Francis Cabrel, Des Roses et des Orties

Tiens, c’est curieux, j’ai écouté le dernier CD de Cabrel et j’ai entendu du… Cabrel. Dans un premier temps, je me sus demandé si cela me satisfaisait, au point qu’on désirerait peut-être qu’un artiste fort de nombreuses tournées réinvente la roue. Structure mélodique ou rythmique, l’on entre sur un terrain de connaissance, voix légèrement frémissante du sud, accords de guitare, amorce de quelques accords, pour gagner assez vite en intensité… Ainsi en va-t-il dès le premier morceau, « La Robe et l’Echelle ». Syllabes saccadées pour dire la rencontre en ouverture, teintée de nostalgie. « À la vitesse où le temps passe Rien n’efface l’essentiel… » Côté roses, donc. Mais dès la seconde chanson on entre de plain-pied dans un regard sans concession sur les turpitudes humaines : « Qu’un homme dorme sur le bitume ça n’a pas l’air d’inquiéter les cardinaux en costume… »

Sans doute donc qu’à la deuxième écoute je me suis laissé faire, agréablement, entre réminiscences des accents de l’artiste et propos nourris de maturité. Je fais partie de ceux qui auront accroché il y a un certain temps à « Saïd et Mohamed ».

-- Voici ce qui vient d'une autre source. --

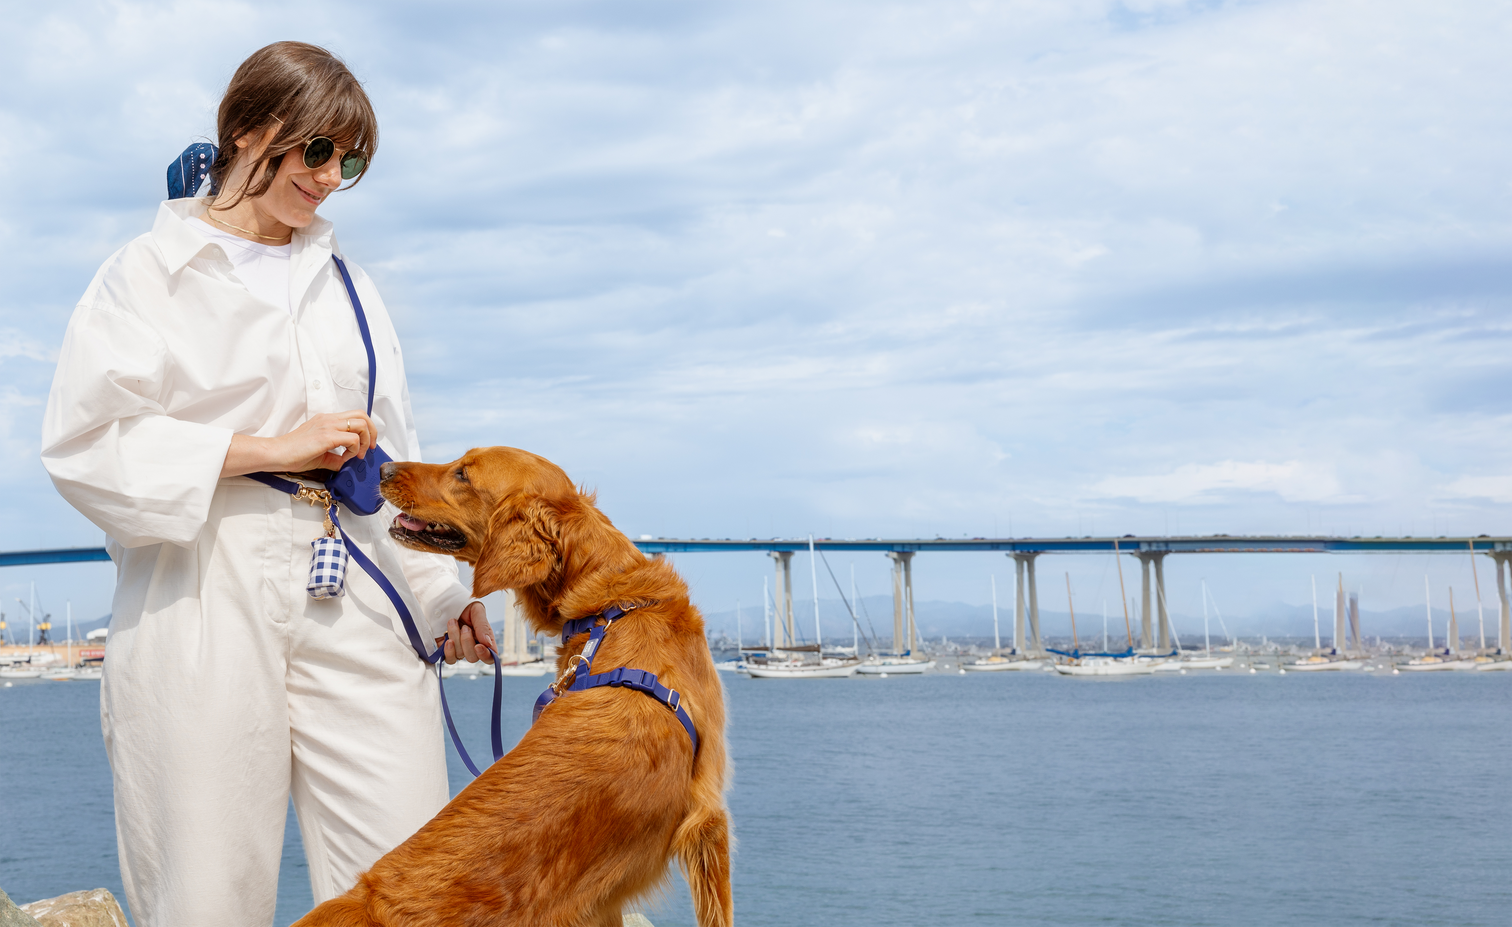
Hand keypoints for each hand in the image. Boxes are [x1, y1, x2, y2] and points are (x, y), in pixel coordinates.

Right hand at [221, 411, 374, 476]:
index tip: (366, 445)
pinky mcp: (326, 437)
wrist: (276, 454)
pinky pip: (352, 439)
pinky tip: (345, 458)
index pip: (355, 416)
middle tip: (369, 448)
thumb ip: (335, 457)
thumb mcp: (320, 454)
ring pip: (361, 424)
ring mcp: (328, 426)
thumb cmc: (293, 454)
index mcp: (327, 420)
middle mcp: (329, 419)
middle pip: (362, 415)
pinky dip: (354, 450)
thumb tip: (346, 463)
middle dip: (372, 432)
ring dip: (365, 441)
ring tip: (357, 455)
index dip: (366, 429)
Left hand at [440, 601, 495, 663]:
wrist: (446, 603)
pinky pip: (449, 659)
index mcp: (485, 639)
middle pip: (473, 658)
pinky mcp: (447, 651)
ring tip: (453, 622)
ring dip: (455, 638)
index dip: (485, 655)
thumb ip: (483, 626)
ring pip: (459, 655)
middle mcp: (473, 647)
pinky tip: (448, 640)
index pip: (490, 656)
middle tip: (465, 627)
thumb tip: (487, 643)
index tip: (478, 646)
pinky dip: (448, 650)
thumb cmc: (465, 607)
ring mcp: (459, 650)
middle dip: (467, 642)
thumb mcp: (477, 611)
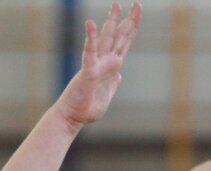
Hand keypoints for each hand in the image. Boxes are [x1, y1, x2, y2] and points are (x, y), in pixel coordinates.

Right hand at [54, 2, 142, 128]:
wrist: (73, 118)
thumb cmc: (87, 108)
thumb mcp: (107, 94)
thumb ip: (113, 83)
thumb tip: (119, 76)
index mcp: (112, 66)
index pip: (124, 42)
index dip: (132, 26)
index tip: (137, 11)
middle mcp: (105, 62)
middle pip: (119, 36)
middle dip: (129, 19)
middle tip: (137, 2)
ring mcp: (96, 65)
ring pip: (106, 39)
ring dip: (111, 22)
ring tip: (116, 5)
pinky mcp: (88, 72)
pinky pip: (90, 53)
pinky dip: (90, 38)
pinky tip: (90, 24)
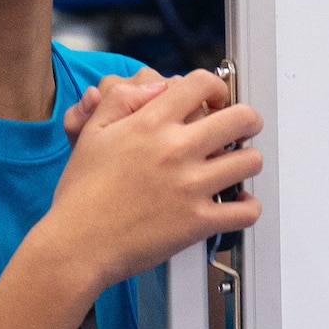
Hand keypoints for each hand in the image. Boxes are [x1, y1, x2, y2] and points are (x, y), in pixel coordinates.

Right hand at [39, 70, 261, 291]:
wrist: (78, 244)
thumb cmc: (82, 194)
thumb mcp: (93, 132)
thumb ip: (122, 99)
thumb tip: (155, 86)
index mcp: (151, 124)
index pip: (203, 84)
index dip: (217, 87)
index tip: (215, 100)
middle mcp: (176, 150)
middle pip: (241, 119)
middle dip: (248, 120)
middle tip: (243, 127)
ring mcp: (191, 187)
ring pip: (250, 161)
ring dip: (248, 160)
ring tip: (236, 164)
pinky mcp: (198, 222)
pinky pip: (245, 210)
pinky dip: (247, 206)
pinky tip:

Bon si tu ne te reconnais pas dans la tonalité générale de la troisième chanson, ou l’ouverture du « Cygne blanc » qui suit, c’est qu’il est temps que tu te mettes à jour dans ton exploration de l’artiste. La Country nous colle aux esgourdes. Mais tiens-toi prêt pour, dans la foulée, « Des hommes pareils », qu’il fait bon d’écouter en ces temps de discordes renouvelées, toujours en vertu des différences assenées par les religions ou les idéologies qui nous séparent des autres. Petit précis de philosophie, autrement dit, mis en musique en cinq minutes d’expression condensée.

Intéressant de noter que la chanson qui aura donné le titre à l’album figure au centre comme un pivot entre les roses et les orties. Méditation avec l’aventure, sur fond de piano, dans la chanson qui précède, accents de Nouvelle-Orléans dans celle qui lui succède. Bien sûr, ce titre accroche immédiatement tout celui qui aura pu frissonner aux accents de… Creedence Clearwater Revival. Le respect et la qualité du rendu sont au rendez-vous. Bravo.

Prêt pour un retour à la gravité dans African Tour, n’en déplaise aux sarkozies qui jalonnent la dureté du destin des oubliés de la terre. Chanson forte, portée dans l’intimité de sa formulation. Une des plus réussies du CD sans doute.

Retour immédiat à la légèreté dans « Madame n’aime pas ». Grille classique d’un tempo country again, Yeah ! Les sensations fortes sont dans l’alternance. Vient d’ailleurs une des chansons clefs de l’album avec « Des gens formidables » dans laquelle Francis Cabrel campe le parcours d’un saltimbanque à la guitare pétri par son besoin d’écriture et de témoignage.

Sans doute était-il bon d’aborder alors une plage de rêve sur la toile d’un peintre avide d’évocations. Belle chanson que « L’ombre au tableau ». qui n’en est pas une sur la tonalité générale de l’album. Après la féminité apaisante de La Robe et l’Échelle en ouverture, fermons ce doux moment d’écoute avec « Elle m’appartient, c’est une artiste. »

Qu’ai-je mieux goûté ? Les roses ou les orties ? « Qu’est-ce que t’en dis ? » Mais c’était sur un autre album.